#### [Listed entries]
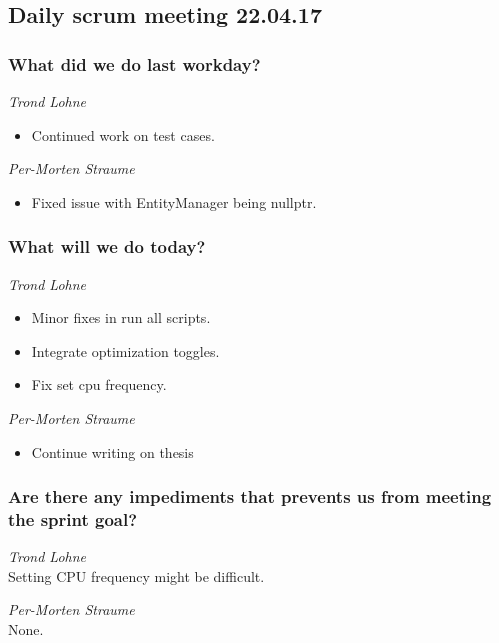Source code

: \documentclass{article}
\begin{document}
\begin{center}
\subsection*{Daily scrum meeting 22.04.17}
\end{center}
\bigskip


\subsubsection*{What did we do last workday?}

\noindent\textit{Trond Lohne}
\begin{itemize}
	\item
	Continued work on test cases.
\end{itemize}

\medskip

\noindent\textit{Per-Morten Straume}
\begin{itemize}
	\item
	Fixed issue with EntityManager being nullptr.
\end{itemize}


\subsubsection*{What will we do today?}

\noindent\textit{Trond Lohne}
\begin{itemize}
    \item
    Minor fixes in run all scripts.

    \item
    Integrate optimization toggles.

    \item
    Fix set cpu frequency.
\end{itemize}

\medskip

\noindent\textit{Per-Morten Straume}
\begin{itemize}
	\item
	Continue writing on thesis
\end{itemize}


\subsubsection*{Are there any impediments that prevents us from meeting the sprint goal?}

\noindent\textit{Trond Lohne}\\
Setting CPU frequency might be difficult.

\medskip

\noindent\textit{Per-Morten Straume}\\
None.
\end{document}
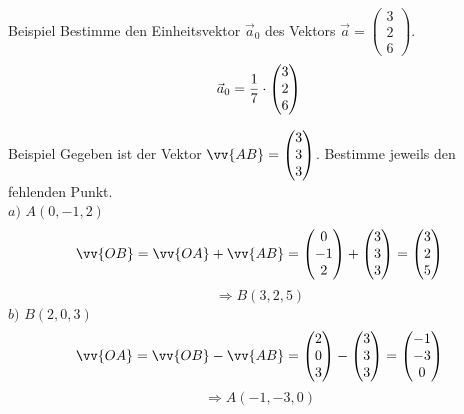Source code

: \documentclass{article}
\begin{document}
\begin{boxx}[DarkBlue]{Beispiel}
    Bestimme den Einheitsvektor $\vec{a}_0$ des Vektors $\vec{a} = \begin{pmatrix}3 \\ 2 \\ 6\end{pmatrix}$.
    \[\vec{a}_0 = \frac{1}{7} \cdot \begin{pmatrix}3\\2\\6\end{pmatrix} \\\]
\end{boxx}
\begin{boxx}[DarkBlue]{Beispiel}
    Gegeben ist der Vektor $\displaystyle \vv{AB} = \begin{pmatrix}3\\3\\3\end{pmatrix}$.
    Bestimme jeweils den fehlenden Punkt. \\
    $a)$\hspace{3mm} $A(0,-1,2)$
    \[\vv{OB} = \vv{OA} + \vv{AB} = \begin{pmatrix}0\\-1\\2\end{pmatrix} + \begin{pmatrix}3\\3\\3\end{pmatrix} = \begin{pmatrix}3\\2\\5\end{pmatrix}\]
    \[\Rightarrow B(3,2,5)\]
    $b)$\hspace{3mm} $B(2,0,3)$
    \[\vv{OA} = \vv{OB} - \vv{AB} = \begin{pmatrix}2\\0\\3\end{pmatrix} - \begin{pmatrix}3\\3\\3\end{pmatrix} = \begin{pmatrix}-1\\-3\\0\end{pmatrix}\]
    \[\Rightarrow A(-1,-3,0)\]
\end{boxx}
\newpage
\end{document}
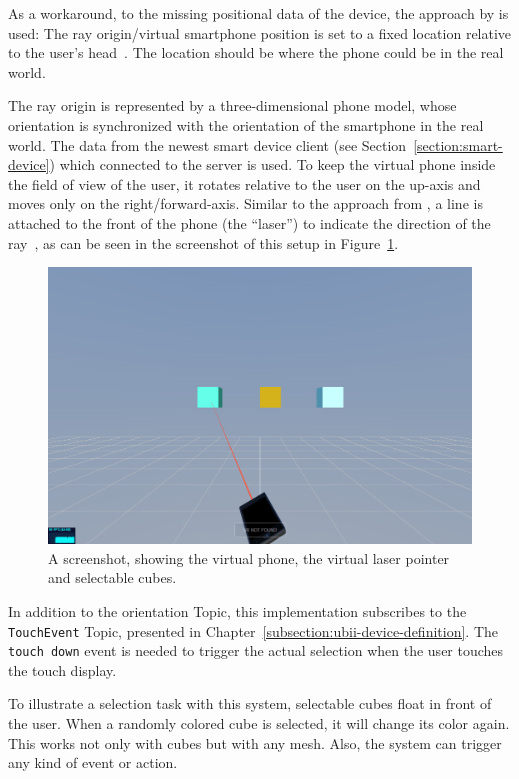 As a workaround, to the missing positional data of the device, the approach by \citeauthor{Pietroszek.2014} is used: The ray origin/virtual smartphone position is set to a fixed location relative to the user's head~\cite[Figure 3]{Pietroszek.2014}. The location should be where the phone could be in the real world.

The ray origin is represented by a three-dimensional phone model, whose orientation is synchronized with the orientation of the smartphone in the real world. The data from the newest smart device client (see Section~\ref{section:smart-device}) which connected to the server is used. To keep the virtual phone inside the field of view of the user, it rotates relative to the user on the up-axis and moves only on the right/forward-axis.
Similar to the approach from \citeauthor{Steed.2013}, a line is attached to the front of the phone (the \enquote{laser}) to indicate the direction of the ray~\cite[46]{Steed.2013}, as can be seen in the screenshot of this setup in Figure~\ref{fig:screenshot-exp-lp}.

\begin{figure}[H]
	\centering
	\includegraphics[width=12cm]{figures/implementation/screenshot_exp_lp.png}
	\caption[Screenshot of the laser pointer]{A screenshot, showing the virtual phone, the virtual laser pointer and selectable cubes.}\label{fig:screenshot-exp-lp}
\end{figure}

In addition to the orientation Topic, this implementation subscribes to the \lstinline{TouchEvent} Topic, presented in Chapter~\ref{subsection:ubii-device-definition}. The \lstinline{touch down} event is needed to trigger the actual selection when the user touches the touch display.

To illustrate a selection task with this system, selectable cubes float in front of the user. 
When a randomly colored cube is selected, it will change its color again. This works not only with cubes but with any mesh. Also, the system can trigger any kind of event or action.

#### [Exercise]
Copy out each line of the records that holds the string "meeting".

#### [Solved exercise]
\subsection*{Daily scrum meeting 22.04.17}
\subsubsection*{Are there any impediments that prevents us from meeting the sprint goal?}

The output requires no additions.